Discussion created by ryta1203 on Feb 5, 2009
Latest reply on Feb 9, 2009 by ryta1203
I have two very simple kernels:

kernel void step1(float4 a<>, float4 b<>, out float c<>, out float d<>)
c = a.x + a.y + a.z + a.w;
d = b.x + b.y + b.z + b.w;

kernel void step2(float4 a<>, float4 b<>, out float4 e<>)
e.x = a.x + a.y + a.z + a.w;
e.y = b.x + b.y + b.z + b.w;

the size of all the streams are the same, lets say 2048. I iterate over the kernels 2048 times (just to get longer timing results for the GPU).

My question is this:

Why does the first kernel run significantly faster than the second kernel?

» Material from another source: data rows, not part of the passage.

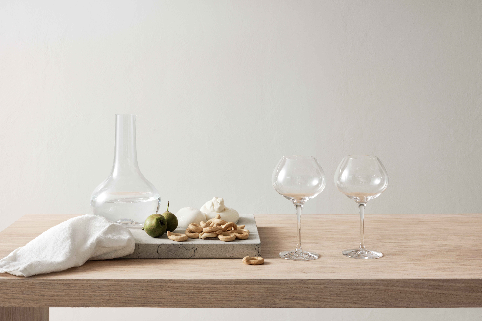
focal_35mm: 53
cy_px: 169
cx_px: 245
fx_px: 710
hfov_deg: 37.5
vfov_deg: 25.5
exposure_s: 1/3
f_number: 14
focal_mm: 63
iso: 100
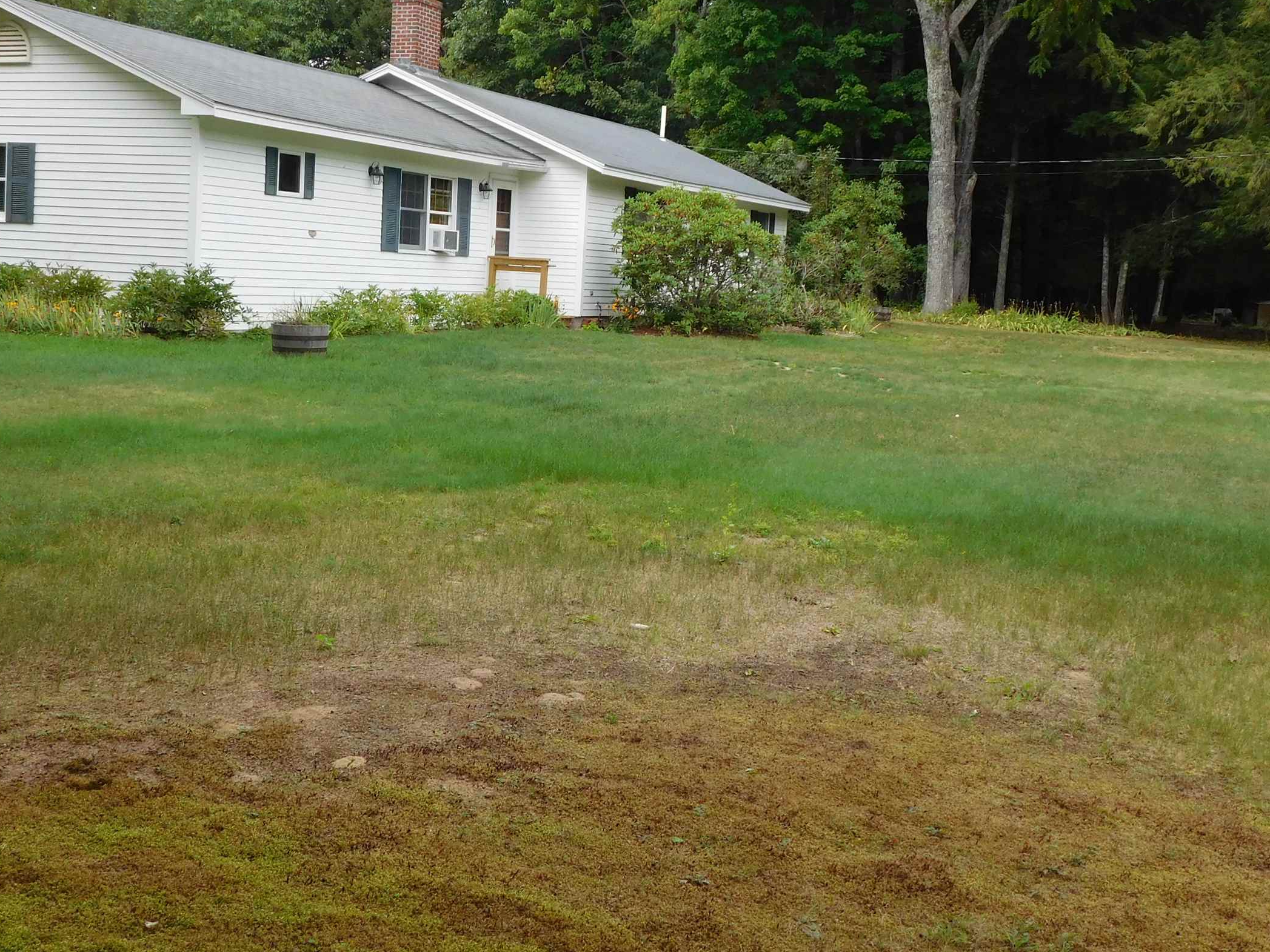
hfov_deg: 42.9
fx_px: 1614
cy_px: 409
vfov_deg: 32.8
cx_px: 603
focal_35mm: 44
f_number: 3.2
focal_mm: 5.3
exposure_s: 1/320
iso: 125
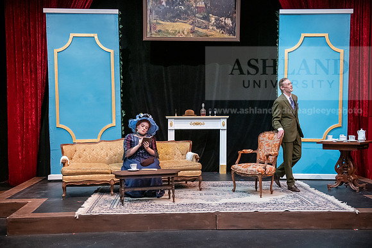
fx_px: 465
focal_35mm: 45
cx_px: 186
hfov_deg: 43.6
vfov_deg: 29.9
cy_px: 124
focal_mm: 45
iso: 3200
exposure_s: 1/200
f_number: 3.2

Looking at the KSA, the GPR is lower for the 2nd kernel and the ALU:Fetch is 1.25 for the 2nd kernel and 2.5 for the 1st kernel. Since the GPR is higher for the 1st kernel than the wavefronts in the run queue are going to be less. The KSA says the throughput should be higher for the 2nd kernel along with threads/clock (which is another reason the KSA "measurables" don't speak much about performance).

My only guess would be that the higher ALU:Fetch ratio is allowing latency hiding across wavefronts in the GPU, is that an accurate statement?